Verbände bleiben zum Schornsteinfegergesetz im Gespräch
Auf das Schornsteinfegerhandwerk kommen umfangreiche Änderungen zu - der Bundesinnungsverband des Schornsteinfegerhandwerks fordert angemessene Übergangsfristen. Foto: ZIV
Die Reform des Schornsteinfegergesetzes wird kommen – dies steht außer Frage. In einigen Punkten ist der Meinungsaustausch zwischen den beteiligten Ministerien sowie den Berufsvertretern jedoch noch nicht abgeschlossen. Da parallel auch die 1. Bundesimmissionsschutz-Verordnung (BImSchV) novelliert wird, kommen auf das Handwerk umfangreiche Änderungen zu. Im HaustechnikDialog haben wir bereits
hier über die geplanten Änderungen beim Schornsteinfegergesetz berichtet.

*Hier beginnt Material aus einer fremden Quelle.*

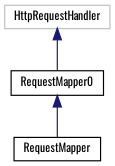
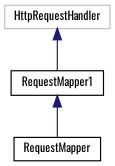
  digraph {
    fontname=Oswald
    rankdir=TB
    node [color=black fillcolor=white fontname=Oswald fontsize=10 shape=record style=filled]
    edge [color=midnightblue dir=back fontname=Oswald fontsize=10 labelfontname=Helvetica labelfontsize=10 style=solid]
    n1 [color=grey75 height=0.2 label=HttpRequestHandler width=0.4]
-   n2 [height=0.2 label=RequestMapper0 width=0.4]
+   n2 [height=0.2 label=RequestMapper1 width=0.4]
    n3 [height=0.2 label=RequestMapper width=0.4]
    n1 -> n2
    n2 -> n3
  }
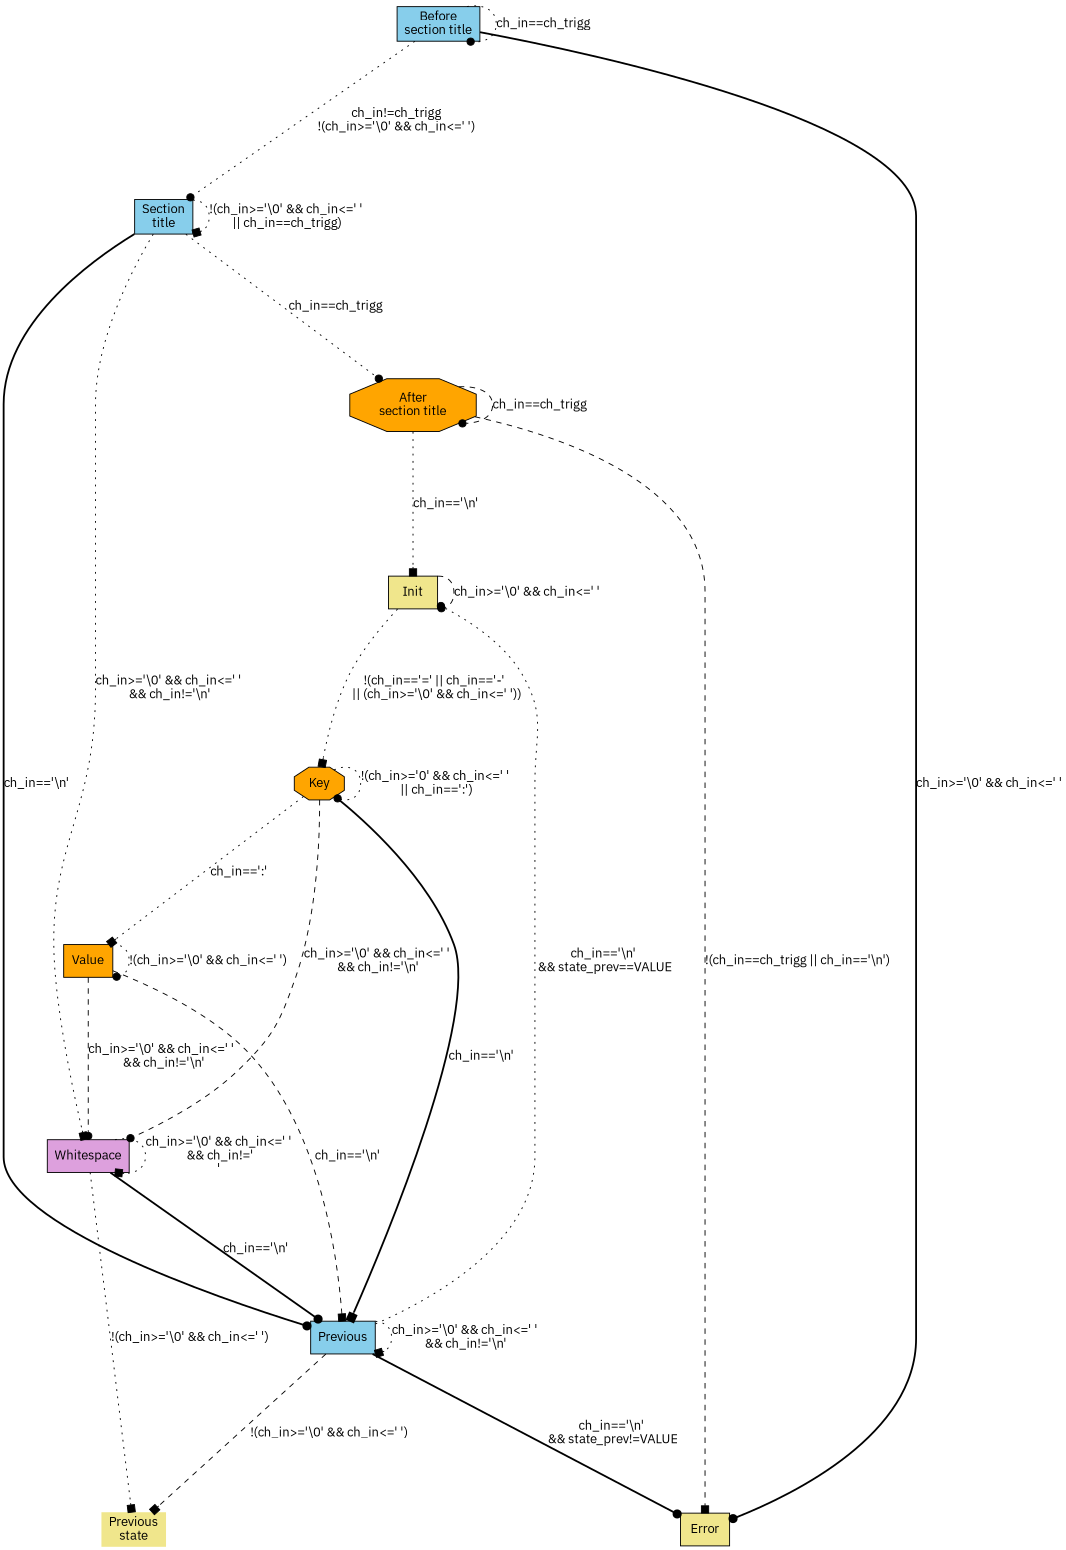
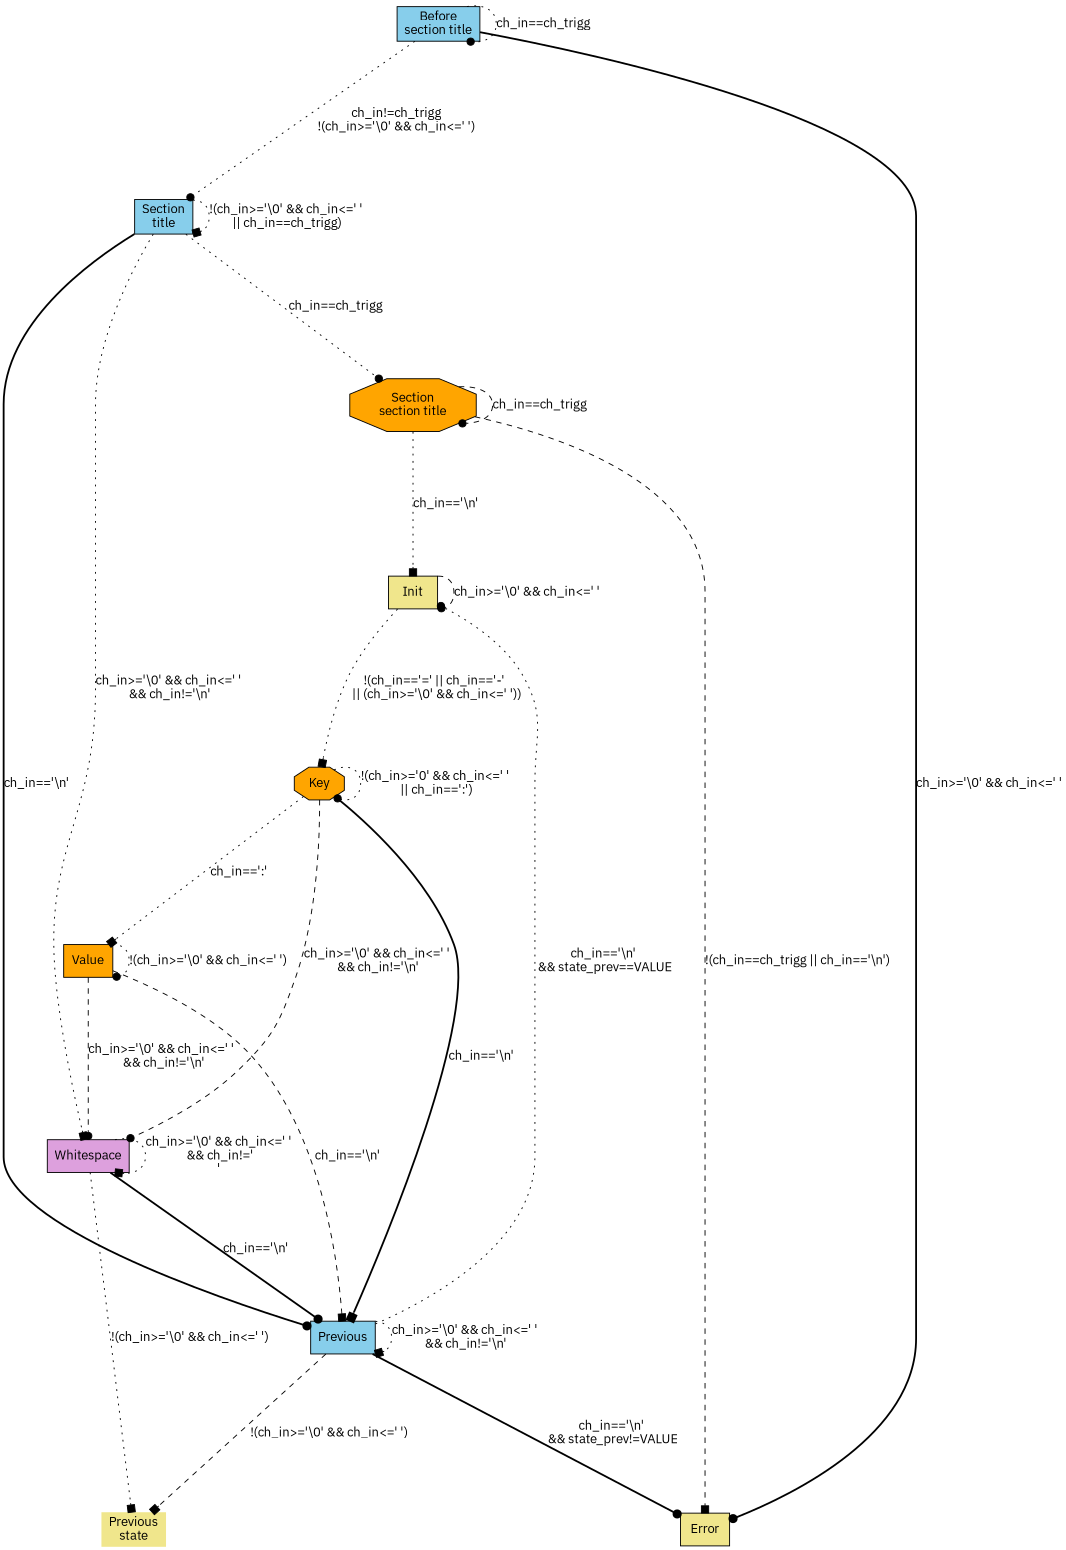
  digraph {
    fontname="IBM Plex Sans"
    ranksep=2
    node [fillcolor=khaki fontname="IBM Plex Sans" shape=box style=filled]
    edge [arrowhead=dot fontname="IBM Plex Sans" style=dotted]
    n1 [label=Init]
    n2 [fillcolor=orange label=Key shape=octagon]
    n3 [fillcolor=skyblue label="Before\nsection title"]
    n4 [fillcolor=skyblue label="Section\ntitle"]
    n5 [label=Error]
    n6 [fillcolor=plum label=Whitespace]
    n7 [fillcolor=skyblue label=Previous]
    n8 [fillcolor=orange label=Value]
-   n9 [fillcolor=orange label="After\nsection title" shape=octagon]
+   n9 [fillcolor=orange label="Section\nsection title" shape=octagon]
    n10 [label="Previous\nstate" shape=none]
    n1 -> n1 [label="ch_in>='\\0' && ch_in<=' '" style=dashed]
    n1 -> n2 [arrowhead=box label="!(ch_in=='=' || ch_in=='-' \n || (ch_in>='\\0' && ch_in<=' '))"]
    n2 -> n2 [label="!(ch_in>='\0' && ch_in<=' '\n || ch_in==':')"]
    n2 -> n6 [label="ch_in>='\\0' && ch_in<=' '\n && ch_in!='\\n'" style=dashed]
    n2 -> n7 [arrowhead=box label="ch_in=='\\n'" style=bold]
    n2 -> n8 [arrowhead=box label="ch_in==':'"]
    n3 -> n3 [label="ch_in==ch_trigg"]
    n3 -> n4 [label="ch_in!=ch_trigg\n!(ch_in>='\\0' && ch_in<=' ')"]
    n3 -> n5 [label="ch_in>='\\0' && ch_in<=' '" style=bold]
    n4 -> n4 [arrowhead=box label="!(ch_in>='\\0' && ch_in<=' '\n || ch_in==ch_trigg)"]
    n4 -> n6 [arrowhead=box label="ch_in>='\\0' && ch_in<=' '\n && ch_in!='\\n'"]
    n4 -> n7 [label="ch_in=='\\n'" style=bold]
    n4 -> n9 [label="ch_in==ch_trigg"]
    n6 -> n6 [arrowhead=box label="ch_in>='\\0' && ch_in<=' '\n && ch_in!='\n'"]
    n6 -> n7 [label="ch_in=='\\n'" style=bold]
    n6 -> n10 [arrowhead=box label="!(ch_in>='\\0' && ch_in<=' ')"]
    n7 -> n1 [label="ch_in=='\\n'\n && state_prev==VALUE"]
    n7 -> n5 [label="ch_in=='\\n'\n && state_prev!=VALUE" style=bold]
    n7 -> n7 [arrowhead=box label="ch_in>='\\0' && ch_in<=' '\n && ch_in!='\\n'"]
    n7 -> n10 [arrowhead=box label="!(ch_in>='\\0' && ch_in<=' ')" style=dashed]
    n8 -> n6 [label="ch_in>='\\0' && ch_in<=' '\n  && ch_in!='\\n'" style=dashed]
    n8 -> n7 [arrowhead=box label="ch_in=='\\n'" style=dashed]
    n8 -> n8 [label="!(ch_in>='\\0' && ch_in<=' ')"]
    n9 -> n1 [arrowhead=box label="ch_in=='\\n'"]
    n9 -> n5 [arrowhead=box label="!(ch_in==ch_trigg || ch_in=='\\n')" style=dashed]
    n9 -> n9 [label="ch_in==ch_trigg" style=dashed]
  }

Der Bundesinnungsverband des Schornsteinfegerhandwerks (ZIV) ist um eine gemeinsame Lösung mit dem Zentralverband Sanitär Heizung Klima (ZVSHK) bemüht, lehnt dessen Positionspapier vom 13. Oktober aber ab. In diesem wehrt sich der ZVSHK gegen die im Entwurf zum Schornsteinfegergesetz vorgesehenen Übergangsfristen, da sie aus Sicht des Verbandes zu einer Wettbewerbsverzerrung führen. Hans-Günther Beyerstedt, Bundesinnungsmeister des Schornsteinfegerhandwerks, stellt dazu fest: „Dem Schornsteinfeger war es in der Vergangenheit untersagt, Nebentätigkeiten auszuüben. Aus diesem Grund muss dem Berufsstand zumindest die Möglichkeit gegeben werden, sich in einer angemessenen Übergangszeit für andere Tätigkeiten zu qualifizieren. Ohne Übergangsfristen profitiert nur das installierende Gewerbe von der Novellierung des Schornsteinfegergesetzes.“
Die Neuerungen im Schornsteinfegergesetz betreffen auch die bisher geltende Trennung zweier Arbeitsbereiche: Wartung und Bundesimmissionsschutz-Messung. „Wir stehen auch zukünftig hinter dem Grundsatz: „Wer misst, soll die Feuerungsanlage nicht warten, und wer wartet, soll die Anlage nicht messen“, so der ZIV-Präsident.
Demnach gibt es noch erheblichen Gesprächsbedarf, ehe die Novellierung des Schornsteinfegergesetzes in die entscheidende Runde geht. Ein Inkrafttreten zum 1. Januar 2008 erscheint in diesem Zusammenhang unwahrscheinlich.